We realise that many people play a vital role in making this product special; from the growers and farmers who carefully cultivate the tea plants to produce the healthiest leaves, to the pickers who have developed a sharp eye and delicate touch in collecting the freshest and finest leaves and buds to the producers who then carefully dry, heat, shape or steam the leaves with the love and attention of a craftsman and the suppliers who pack and transport the tea to markets to proudly display all the time, care, love and attention that has gone into each tea.
Therefore, we make every effort to source all our teas ethically and without exploitation. We pay what the farmers and suppliers ask for, and no less.
It is important to mention that the Chinese people relate to the teas in a different way to us here. Tea is a health tonic, it is seen as a gift from nature used to prevent illness and keep the people well. The way the teas we sell are farmed would be considered quite an art form, hand-picked, hand-rolled, there is a reverence to creating these teas that cannot really be fully comprehended here (with our cheap dusty teabags!)
Our supplier visits all the farms often to check the quality of the teas and the conditions. Unlike India where most tea is grown on large plantations, the teas we import are still all hand-picked and hand-crafted so grown on small family run farms. Our supplier has very solid experience from running his tea business for many years on knowing the best farms and the best quality teas and he assures us that in China, tea is about health and people are very aware of that, so they will not buy teas where pesticides have been used and the small farms avoid using them (very expensive and unnecessary). Every year, our supplier has all the teas pesticide checked and the Chinese government have very tight controls on this to keep the teas safe to drink.
Organic and fair-trade:
There are only very few certified Fairtrade tea farms in China, so although the farms we use are not yet certified, we do our best to ensure our teas are “fairly traded” without exploitation, through contact with our buyer in China, and the supplier she works with.
The organic status regarding tea is quite complicated in China, as most tea is still harvested on small plots, as opposed to large plantations found in India, and villages often pool their teas together for grading and sorting. This makes the process of certifying tea very difficult. (As a side note, this is also why Chinese teas are often classed by region, not estate).
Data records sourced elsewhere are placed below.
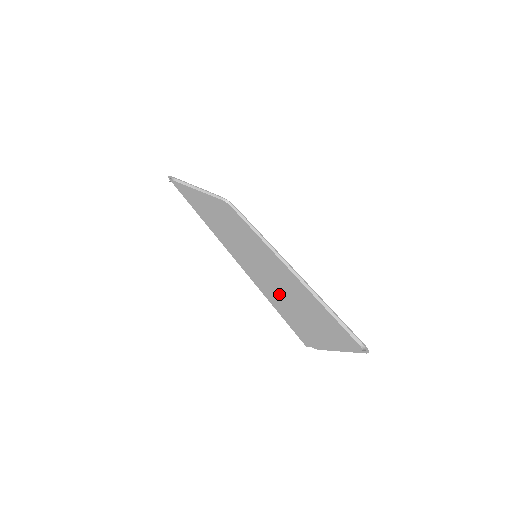
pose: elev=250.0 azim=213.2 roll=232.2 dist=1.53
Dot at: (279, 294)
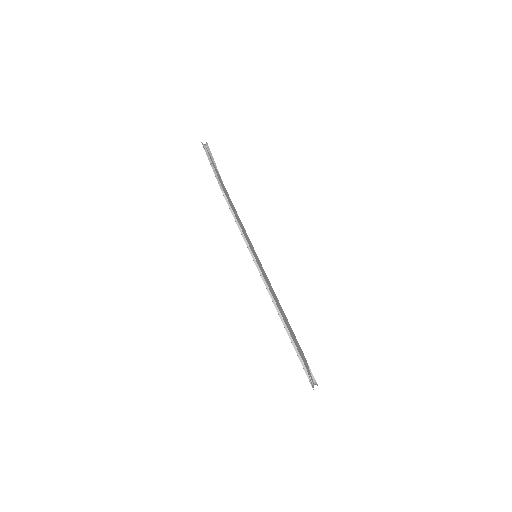
Dot at: occluded
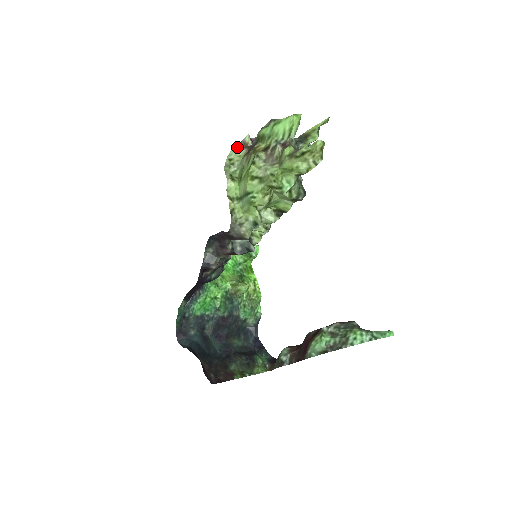
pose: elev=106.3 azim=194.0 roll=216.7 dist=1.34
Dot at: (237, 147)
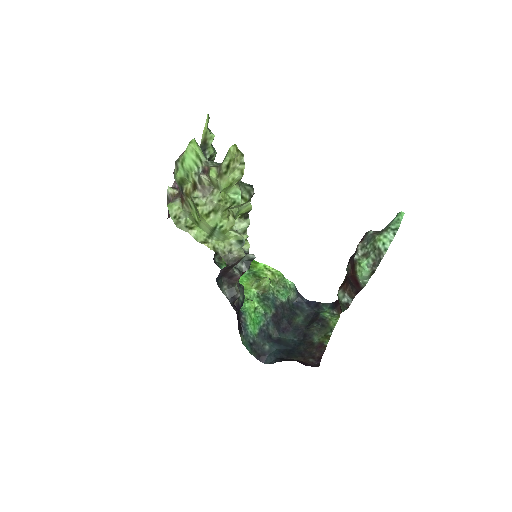
Dot at: (171, 204)
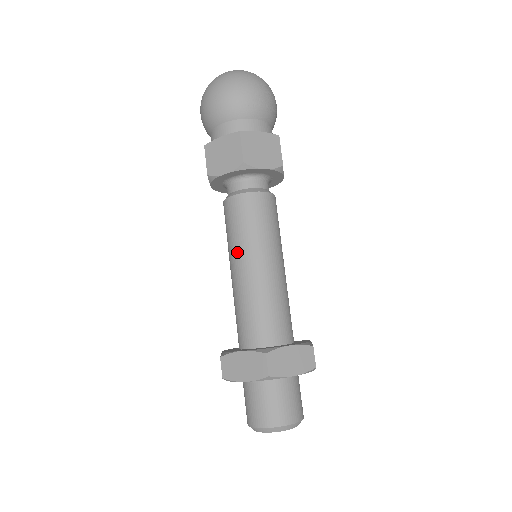
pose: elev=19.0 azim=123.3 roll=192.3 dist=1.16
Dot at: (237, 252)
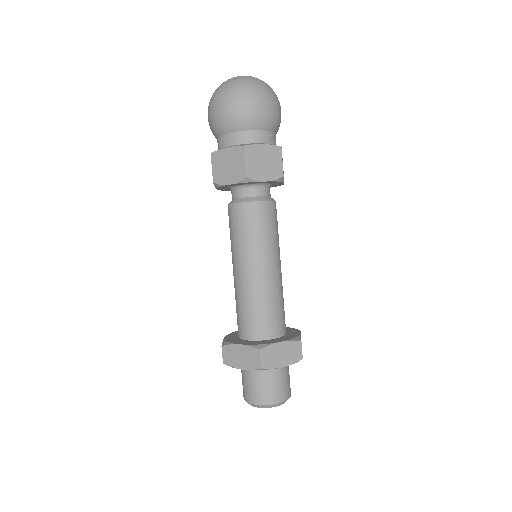
Dot at: (238, 256)
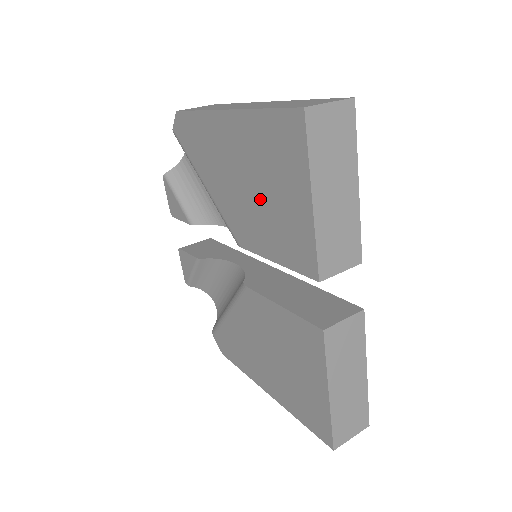
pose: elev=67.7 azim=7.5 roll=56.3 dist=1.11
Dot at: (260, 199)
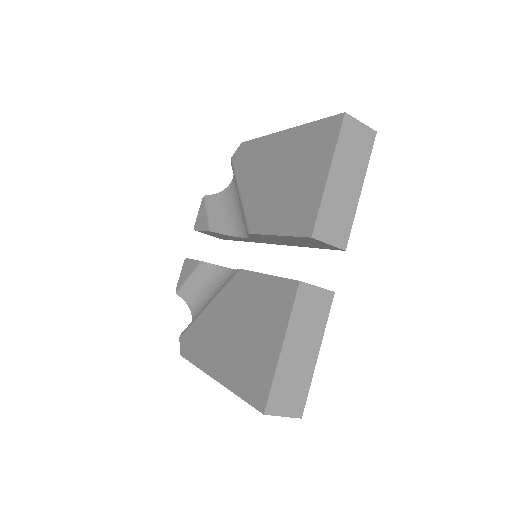
Dot at: (286, 186)
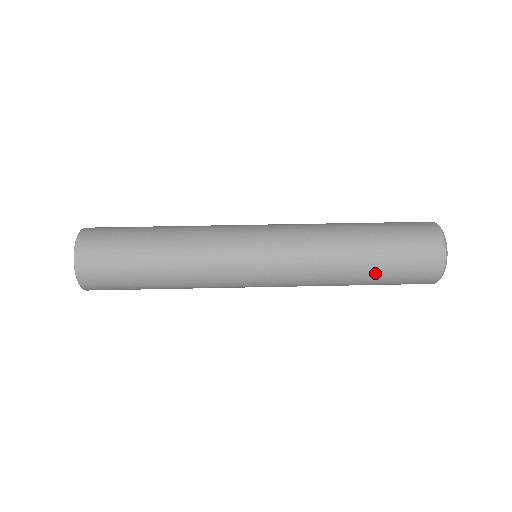
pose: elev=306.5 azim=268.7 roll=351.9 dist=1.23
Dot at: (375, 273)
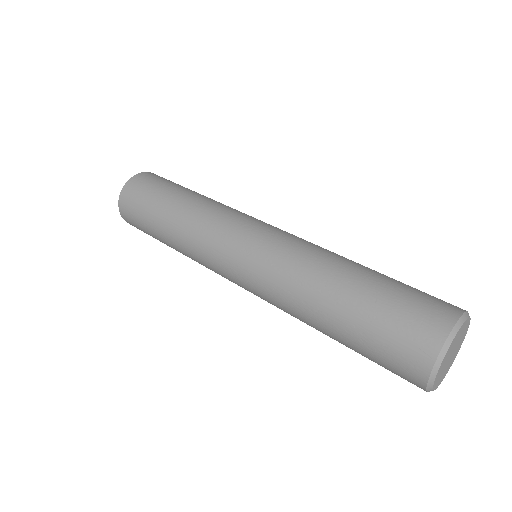
Dot at: (356, 299)
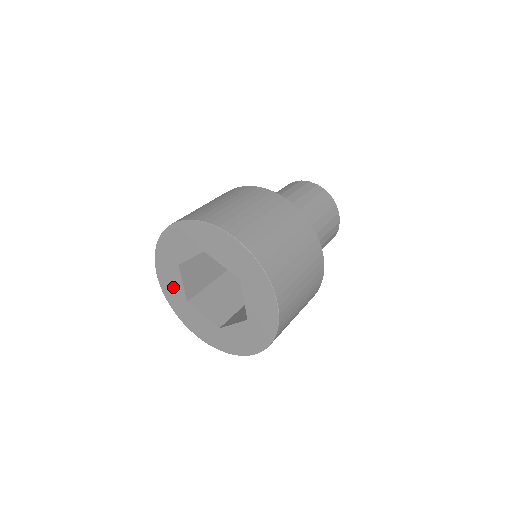
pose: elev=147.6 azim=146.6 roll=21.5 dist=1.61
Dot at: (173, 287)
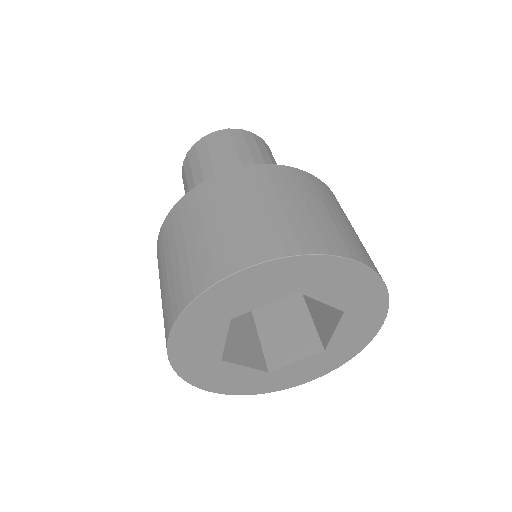
Dot at: (240, 380)
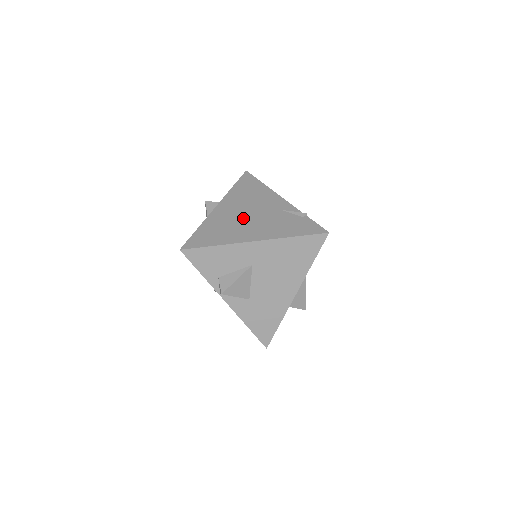
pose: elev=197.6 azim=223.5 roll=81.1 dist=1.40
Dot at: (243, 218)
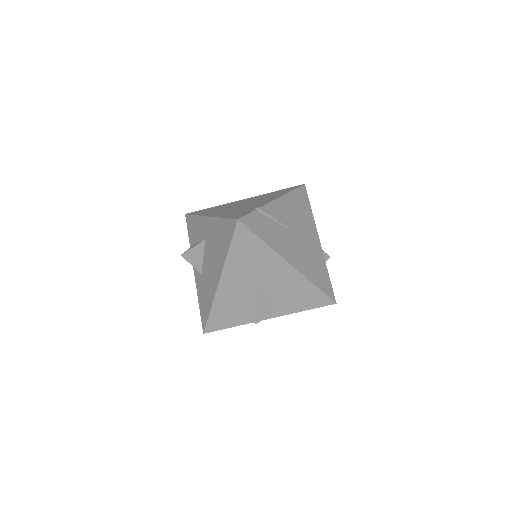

Our teas are not certified organic, but our main selection criteria for tea is based on its taste and quality. However, our fundamental belief is that tea is a natural product, and should be enjoyed as such (another reason why we only deal in loose leaf, handcrafted tea). We feel that too much interference inevitably affects the quality of the tea, a belief that is also shared by many Chinese tea growers. The term “Chinese organic” has been used amongst the tea industry, referring to the fact that the vast majority of teas in China are grown pesticide-free, as they are very expensive to small growers and would only be used if thought totally necessary.
DIRECT TRANSCRIPT FROM OUR SUPPLIER;
Q. When buying tea, how do you ensure that the people who grow and create the wonderful tea in the farms you buy from are looked after and paid properly for their work? In many countries they have a certification called 'fair trade' to check this but I don't think it exists yet in China?
A. I visit the farms frequently to check the quality of the tea. If people are not paid properly, they will not continue to work. this certification does not exist in China
Q. How do you check the quality of the teas? Do you know best quality by taste or by cost or by knowing which farms are the best?
A. I have run tea business for so many years, have solid experience to check the quality of the teas. I know best quality by taste, by cost, by knowing which farms are the best, all combine together.
Q. Are the teas we import all free from using pesticides or do some of the farms use them but you do yearly tests to make sure they are not dangerous levels?
Q. Has the idea of 'organic' certification come up for tea farms in China and are any of the farms you use getting certified?
A. Not really have organic tea in China market now, might very little organic tea export to Japan and USA, but very expensive and how can you really tell it's organic or fake organic. Organic certification might have come up in the future, but assume it needs to take quite long time. I heard some organic food now, but not yet hear organic tea now.